• _EXCERPT TO READ_

********************

10 thoughts on “Part 5, Wedge Resection of the Lung”
Another riveting post. It reads a bit like a mystery story, as you and your docs tried to determine what was really going on in your body. It doesn’t come through in the writing, but it must have been very frustrating and anxiety-provoking, getting to the bottom of things only gradually after multiple tests and procedures.
Yes, the contradictory info was puzzling and put us in limbo, yet also put us in the position of making decisions about treatment. I suppose many cancer patients feel the same way. Thanks for commenting, Judy.
Thanks for sharing this, Norma. My heart hurts reading it, knowing how hard it must have been. I’m encouraged by your steadfast faith in the face of suffering and loss.
Thank you, Laura. The only loss I feel so far is my voice, but the possibility of loss – yes, that’s hard. The only way I can face it is because God is with me.
Thank you for sharing your journey with us, Norma. I have been reading along since your first post about this odyssey. Love the photos of you with family!
Thanks for reading along, Diane. Glad you enjoyed the photos. I would post more recent ones if I had them, but I’m the picture-taker in the family. Fortunately, our kids grab one now and then.

********************

• _RECORDS SHOWN_

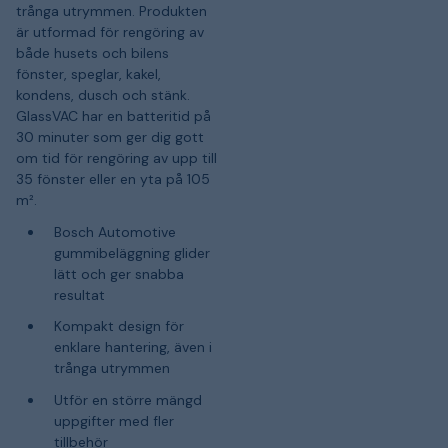
trånga utrymmen. Produkten
är utformad för rengöring av
både husets och bilens
fönster, speglar, kakel,
kondens, dusch och stänk.
GlassVAC har en batteritid på
30 minuter som ger dig gott
om tid för rengöring av upp till
35 fönster eller en yta på 105
m².
Bosch Automotive
gummibeläggning glider
lätt och ger snabba
resultat
Kompakt design för
enklare hantering, även i
trånga utrymmen
Utför en större mängd
uppgifter med fler
tillbehör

********************

Copy the stretch of the comment thread from "Thank you, Laura." through "now and then.", swapping "photos" for "snapshots".

• _OUTPUT FOR THIS TASK_
Thank you, Laura. The only loss I feel so far is my voice, but the possibility of loss – yes, that’s hard. The only way I can face it is because God is with me.
Thank you for sharing your journey with us, Norma. I have been reading along since your first post about this odyssey. Love the snapshots of you with family!
Thanks for reading along, Diane. Glad you enjoyed the snapshots. I would post more recent ones if I had them, but I’m the picture-taker in the family. Fortunately, our kids grab one now and then.